### EXERCISE BRIEF
In the essay on "marriage in trouble" romances, during which war is the first romance, Brave in Heart, set?

### DOCUMENT EXTRACT
I was thinking about a review that I read for Ruthie Knox’s latest novella, Making It Last — which in the interest of full disclosure, I haven’t read yet — specifically of a line in which the reviewer called it and other ‘marriage in trouble’ romances Important.
I can’t find the exact review now; I don’t mean to establish a strawman. I doubt the reviewer capitalized Important, and yet I sensed the emphasis, the sort of 18th century abstract, personified ideal attached to the pronouncement.
Certainly it is accurate to say happily ever afters do not simply happen. They must be cultivated and protected. Relationships are, as your aunt explained to you at your bridal shower, hard work.
More seriously, not every moment of a long-term relationship is sunshine and flowers and champagne. The trust that you build up in the difficult moments (and years) bears fruit in the balance. You love each other more for the wee small hours when you’re caring together for a sick child, or for the unconditional support he offers you during a professional crisis, etc. I’ve been in my relationship for 14 years (married for 9 of those); this is not simply something I believe, but something I live.
To the extent that romance doesn’t represent past the happy ever after and that ‘marriage in trouble’ romances are corrective, I am behind this designation. And yet…
Sometimes when I hear discourse about marriage in the United States today, I wonder why anyone would want to get married. We’re told over and over again that marriage is hard (even Beyonce says so!). No doubt this reality should be represented along with the flowers and celebrations that are so much more fun and so much less real.
But must we talk about narratives like this?
Because once we’ve said representations of the choices one makes to prioritize a relationship are Important, once we’ve found fifty different ways of expressing just how much work marriage requires, I sort of feel like what we’ve done is put a big ole sticker on the cover that reads “HIGH IN FIBER.”
In part, I’m worried because I write high-fiber books. My first romance, Brave in Heart, is set during the American Civil War. I wanted it to read like it could have been written in 1860, with these old fashioned grammatical forms and diction. Did I mention also the war and imminent death and politics and slavery?
Right now, I’m writing a contemporary series that plays out against the background of professional politics. There are pages and pages of conflict about public policy, corporate giving scandals, etc. But hey, isn’t it romantic?

### SUPPLIED DATA
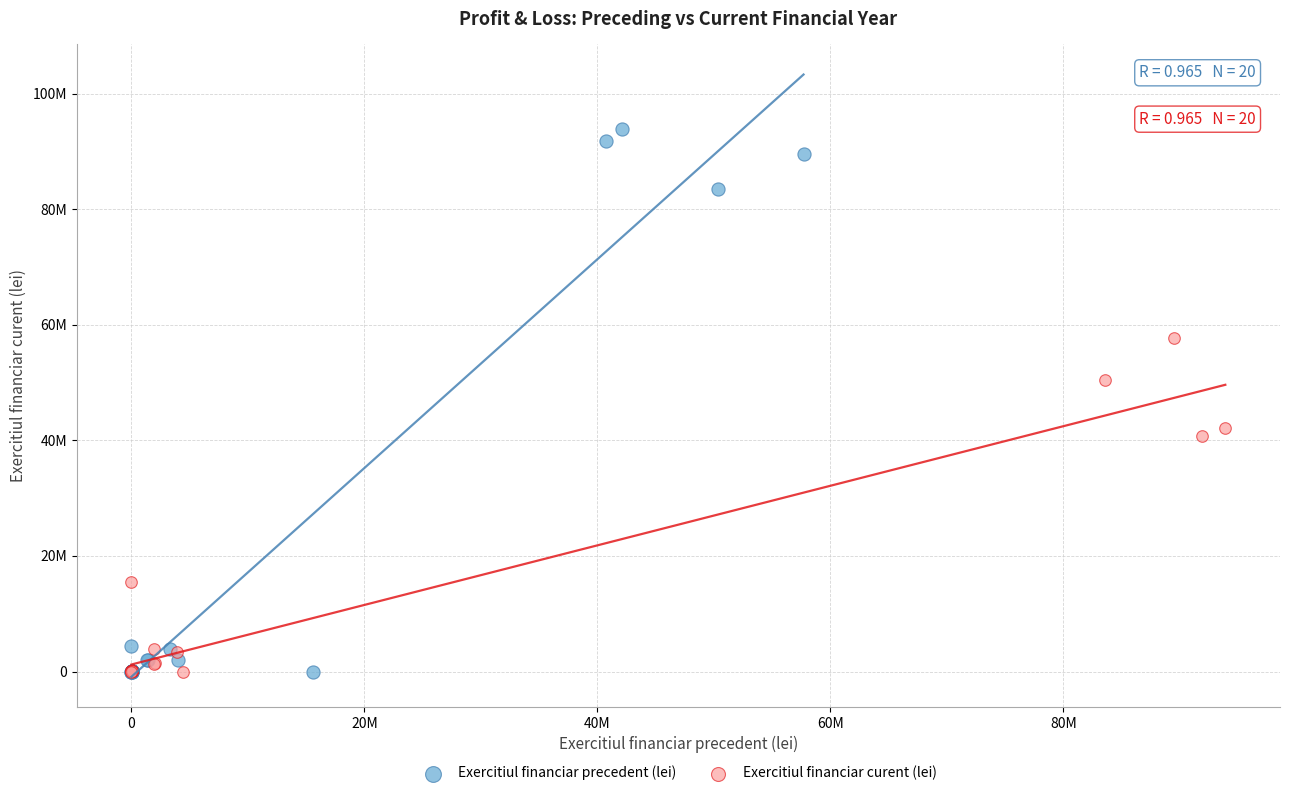

What are all the series names shown in the legend?

Exercitiul financiar precedent (lei), Exercitiul financiar curent (lei)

### TASK ANSWER
The American Civil War.